Did you know that synthetic fertiliser production and use is responsible for more than half of the greenhouse gas footprint of the national wheat crop? (That's wheat, not meat, which is sometimes maligned as the source of all agricultural evil.) It's also very expensive and the cost is escalating at a crushing rate. This and the imminent threat that Australia will follow other countries in imposing regulations to curb emissions is pushing conventional farmers toward natural, cost-effective solutions such as compost and vermicast, as reported by the ABC.

But it's not that simple.

Long term monocultural planting and synthetic fertiliser use strips the soil and renders it lifeless and inert. The only way to repeat the yield is to use more fertiliser. Natural fertilisers, on the other hand, work in concert with the biology in soil and are therefore most effective when there's a reasonable baseline of biodiversity. So, to kick the habit and switch to natural fertilisers you first need to restore life to the soil. (This is similar with many food products where critical nutrients are only bio-available to animals, including humans, when food is grown and prepared the right way.)

As always, it comes back to respecting natural systems.

The point about a regenerative mindset (whatever you apply it to) is that it prioritises diversity at every level and it's, well, regenerative - practical, compassionate, restorative, attentive and deeply hopeful.

But there's no denying that we're in a hell of a tight spot and the scale of the challenge can feel overwhelming.
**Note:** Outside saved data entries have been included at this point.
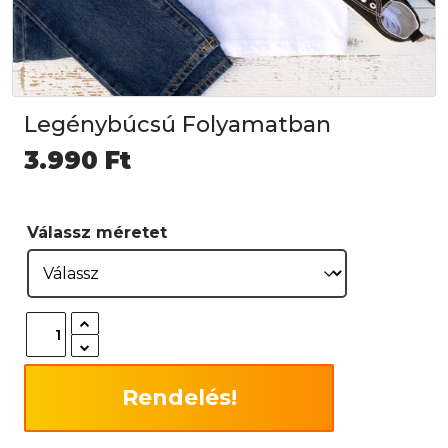
Legénybúcsú Folyamatban
3.990
Ft
Válassz méretet
Rendelés!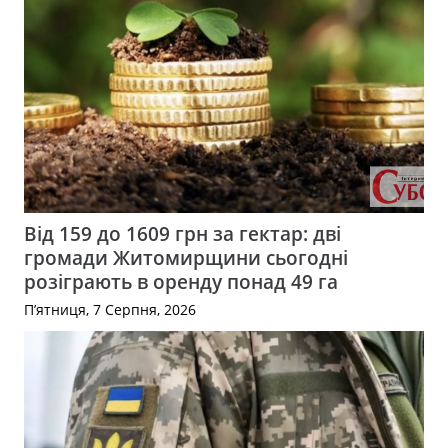
Від 159 до 1609 грн за гектар: дві
громади Житомирщини сьогодні
розіграють в оренду понад 49 га
П’ятниця, 7 Серпня, 2026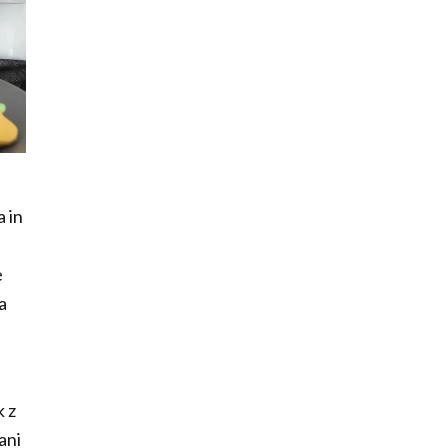
 in
e
a
k z
ani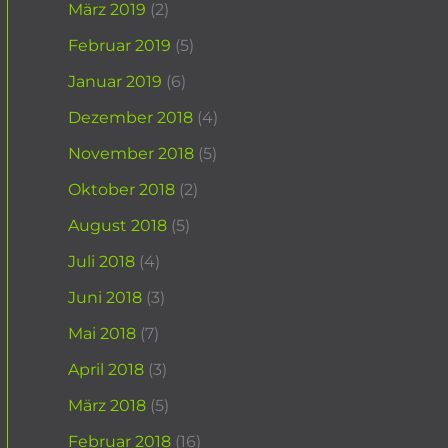
März 2019
(2)
Februar 2019
(5)
Januar 2019
(6)
Dezember 2018
(4)
November 2018
(5)
Oktober 2018
(2)
August 2018
(5)
Juli 2018
(4)
Juni 2018
(3)
Mai 2018
(7)
April 2018
(3)
März 2018
(5)
Februar 2018
(16)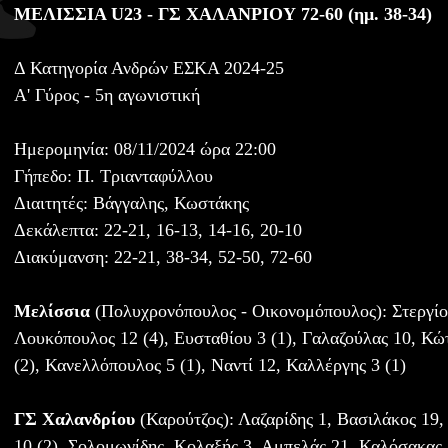
ΜΕΛΙΣΣΙΑ U23 - ΓΣ ΧΑΛΑΝΡΙΟΥ 72-60 (ημ. 38-34)
Δ Κατηγορία Ανδρών ΕΣΚΑ 2024-25
Α' Γύρος - 5η αγωνιστική
Ημερομηνία: 08/11/2024 ώρα 22:00
Γήπεδο: Π. Τριανταφύλλου
Διαιτητές: Βάγγαλης, Κωστάκης
Δεκάλεπτα: 22-21, 16-13, 14-16, 20-10
Διακύμανση: 22-21, 38-34, 52-50, 72-60
Μελίσσια
(Πολυχρονόπουλος - Οικονομόπουλος): Στεργίο
Λουκόπουλος 12 (4), Ευσταθίου 3 (1), Γαλαζούλας 10, Κώ
(2), Κανελλόπουλος 5 (1), Ναντί 12, Καλλέργης 3 (1)
ΓΣ Χαλανδρίου
(Καρούτζος): Λαζαρίδης 1, Βασιλάκος 19
10 (2), Σολομωνίδης, Κολαξής 3, Αμπελάς 21, Καλόσακας,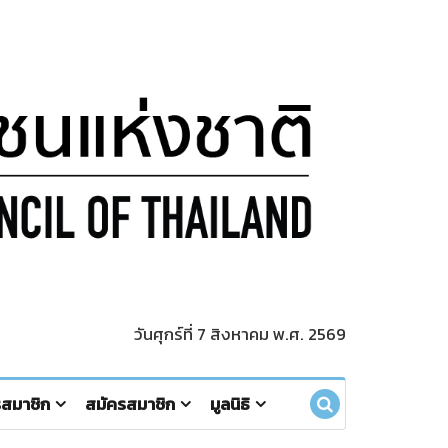
วันศุกร์ที่ 7 สิงหาคม พ.ศ. 2569
รสมาชิก
สมัครสมาชิก
มูลนิธิ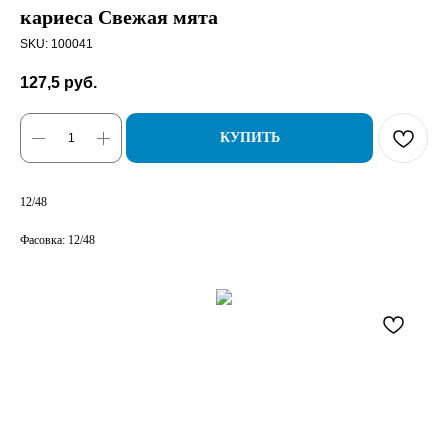
кариеса Свежая мята
SKU:
100041
127,5
руб.
КУПИТЬ
12/48
Фасовка: 12/48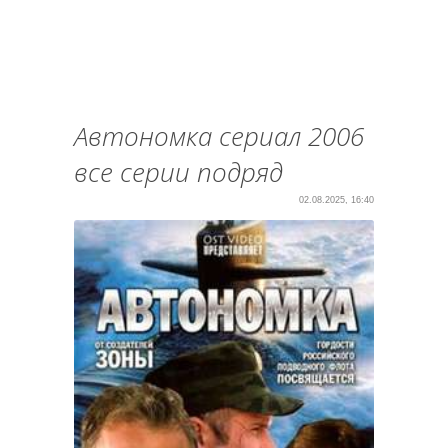
Автономка сериал 2006
все серии подряд
02.08.2025, 16:40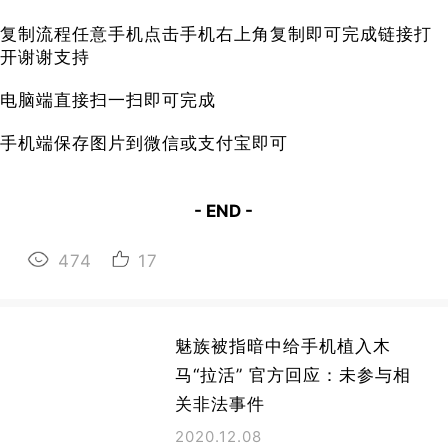
复制流程任意手机点击手机右上角复制即可完成链接打
开谢谢支持
​​​​​​​电脑端直接扫一扫即可完成
手机端保存图片到微信或支付宝即可
- END -
474
17
魅族被指暗中给手机植入木
马“拉活” 官方回应：未参与相
关非法事件
2020.12.08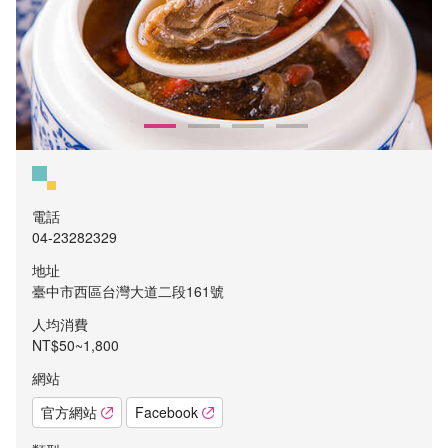
電話
04-23282329
地址
臺中市西區台灣大道二段161號
人均消費
NT$50~1,800
網站
官方網站
Facebook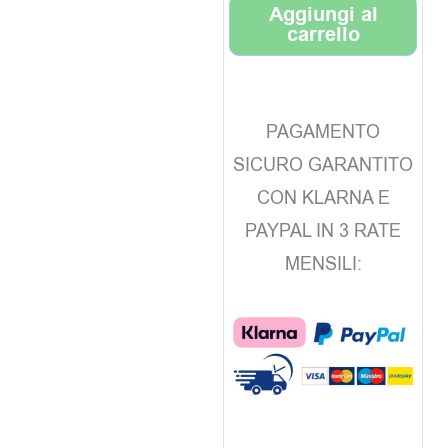
Aggiungi al
carrello
PAGAMENTO
SICURO GARANTITO
CON KLARNA E
PAYPAL IN 3 RATE
MENSILI: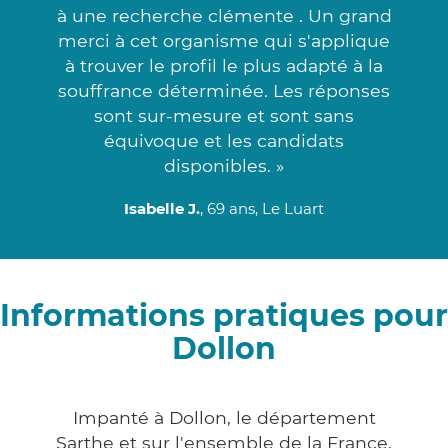
à une recherche clémente . Un grand
merci à cet organisme qui s'applique
à trouver le profil le plus adapté à la
souffrance déterminée. Les réponses
sont sur-mesure et sont sans
équivoque et les candidats
disponibles. »
Isabelle J.
, 69 ans, Le Luart
Informations pratiques pour
Dollon
Impanté à Dollon, le département
Sarthe et sur l'ensemble de la France,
This is where binary, simplistic, reductive thinking that sidesteps complexity and offers easy solutions becomes so seductive, like the get-out-of-jail-card in Monopoly. Reject meat and save the planet!

In fact, the Meat is Bad narrative does more for the fortunes of the Big Food companies behind plant-based meat brands than it does to fix the problem of a warming planet or redress global food inequality. For example, the giant US commodity meat producer, Tyson Foods, backed Beyond Meat in 2016 and now has a number of plant-based meat brands in it's 'protein portfolio', nestled alongside many truly heinous CAFO businesses.

If consumers took more time to investigate the money behind some of the plant-based meat brands they buy, they might realise that things aren't always as simple as they appear - and a great deal less appetising. And I'm not even going to start on plant-based meat. The idea that a highly-processed product with 15 plus ingredients (the key one of which is protein laboriously extracted from legume monocrops and resulting in vegetable waste) is better for you and the planet than a product made of a single ingredient produced on a healthy, balanced, regeneratively-managed farm, is ludicrous. (Here's a sensible review of plant-based meats.) 

Then there's the likes of the silver-tongued high priest of the intellectual anti-meat movement, author George Monbiot, who argues that agriculture is the cause of all our problems, the planet should be permitted to rewild without domestic animals and we should grow all our food in a petrie dish. To be fair, I think he makes some good, gorgeously-phrased points, but this petrie dish food, no animals business is bullshit.

The problem with these binary narratives is that they're all anchored firmly within the same interventionist, egocentric approach to food production that's caused the problems in the first place.

We need a new, ecocentric approach that moves us beyond these polarising, infantilising arguments and takes its cues from complex, biodiverse natural systems that foster all the creatures, large and small, allowing them to compete, cooperate and thrive.

Bring on the regenerative revolution!